• Goal of the exercise:
For every record below, recast its lines as a numbered list and omit any blank lines.

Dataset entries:
____________

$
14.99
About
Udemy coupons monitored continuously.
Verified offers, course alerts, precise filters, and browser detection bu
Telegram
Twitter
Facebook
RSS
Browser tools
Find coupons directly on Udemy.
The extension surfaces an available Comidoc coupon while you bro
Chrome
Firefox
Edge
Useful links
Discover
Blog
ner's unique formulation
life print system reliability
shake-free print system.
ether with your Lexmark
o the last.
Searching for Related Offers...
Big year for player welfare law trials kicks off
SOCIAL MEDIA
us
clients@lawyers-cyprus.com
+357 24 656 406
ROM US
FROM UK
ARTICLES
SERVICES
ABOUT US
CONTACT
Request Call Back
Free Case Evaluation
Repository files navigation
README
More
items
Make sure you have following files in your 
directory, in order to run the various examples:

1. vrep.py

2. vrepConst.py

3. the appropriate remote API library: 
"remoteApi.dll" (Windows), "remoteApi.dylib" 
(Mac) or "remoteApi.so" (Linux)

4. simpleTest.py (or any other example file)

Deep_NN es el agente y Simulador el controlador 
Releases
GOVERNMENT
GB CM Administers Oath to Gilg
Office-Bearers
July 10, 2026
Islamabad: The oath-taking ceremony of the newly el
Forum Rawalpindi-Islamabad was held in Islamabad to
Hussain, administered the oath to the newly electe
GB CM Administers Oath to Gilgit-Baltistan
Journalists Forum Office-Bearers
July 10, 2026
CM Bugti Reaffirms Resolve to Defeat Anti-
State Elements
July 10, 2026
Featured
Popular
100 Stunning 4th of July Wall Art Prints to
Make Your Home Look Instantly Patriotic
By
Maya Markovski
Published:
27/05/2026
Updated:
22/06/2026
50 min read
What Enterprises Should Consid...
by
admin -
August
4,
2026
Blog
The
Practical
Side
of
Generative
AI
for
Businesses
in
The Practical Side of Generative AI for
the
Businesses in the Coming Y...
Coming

____________

• Response area:
1. $
2. 14.99
3. About
4. Udemy coupons monitored continuously.
5. Verified offers, course alerts, precise filters, and browser detection bu
6. Telegram
7. Twitter
8. Facebook
9. RSS
10. Browser tools
11. Find coupons directly on Udemy.
12. The extension surfaces an available Comidoc coupon while you bro
13. Chrome
14. Firefox
15. Edge
16. Useful links
17. Discover
18. Blog
19. ner's unique formulation
20. life print system reliability
21. shake-free print system.
22. ether with your Lexmark
23. o the last.
24. Searching for Related Offers...
25. Big year for player welfare law trials kicks off
26. SOCIAL MEDIA
27. us
28. clients@lawyers-cyprus.com
29. +357 24 656 406
30. ROM US
31. FROM UK
32. ARTICLES
33. SERVICES
34. ABOUT US
35. CONTACT
36. Request Call Back
37. Free Case Evaluation
38. Repository files navigation
39. README
40. More
41. items
42. Make sure you have following files in your 
43. directory, in order to run the various examples:
44. 1. vrep.py
45. 2. vrepConst.py
46. 3. the appropriate remote API library: 
47. "remoteApi.dll" (Windows), "remoteApi.dylib" 
48. (Mac) or "remoteApi.so" (Linux)
49. 4. simpleTest.py (or any other example file)
50. Deep_NN es el agente y Simulador el controlador 
51. Releases
52. GOVERNMENT
53. GB CM Administers Oath to Gilg
54. Office-Bearers
55. July 10, 2026
56. Islamabad: The oath-taking ceremony of the newly el
57. Forum Rawalpindi-Islamabad was held in Islamabad to
58. Hussain, administered the oath to the newly electe
59. GB CM Administers Oath to Gilgit-Baltistan
60. Journalists Forum Office-Bearers
61. July 10, 2026
62. CM Bugti Reaffirms Resolve to Defeat Anti-
63. State Elements
64. July 10, 2026
65. Featured
66. Popular
67. 100 Stunning 4th of July Wall Art Prints to
68. Make Your Home Look Instantly Patriotic
69. By
70. Maya Markovski
71. Published:
72. 27/05/2026
73. Updated:
74. 22/06/2026
75. 50 min read
76. What Enterprises Should Consid...
77. by
78. admin -
79. August
80. 4,
81. 2026
82. Blog
83. The
84. Practical
85. Side
86. of
87. Generative
88. AI
89. for
90. Businesses
91. in
92. The Practical Side of Generative AI for
93. the
94. Businesses in the Coming Y...
95. Coming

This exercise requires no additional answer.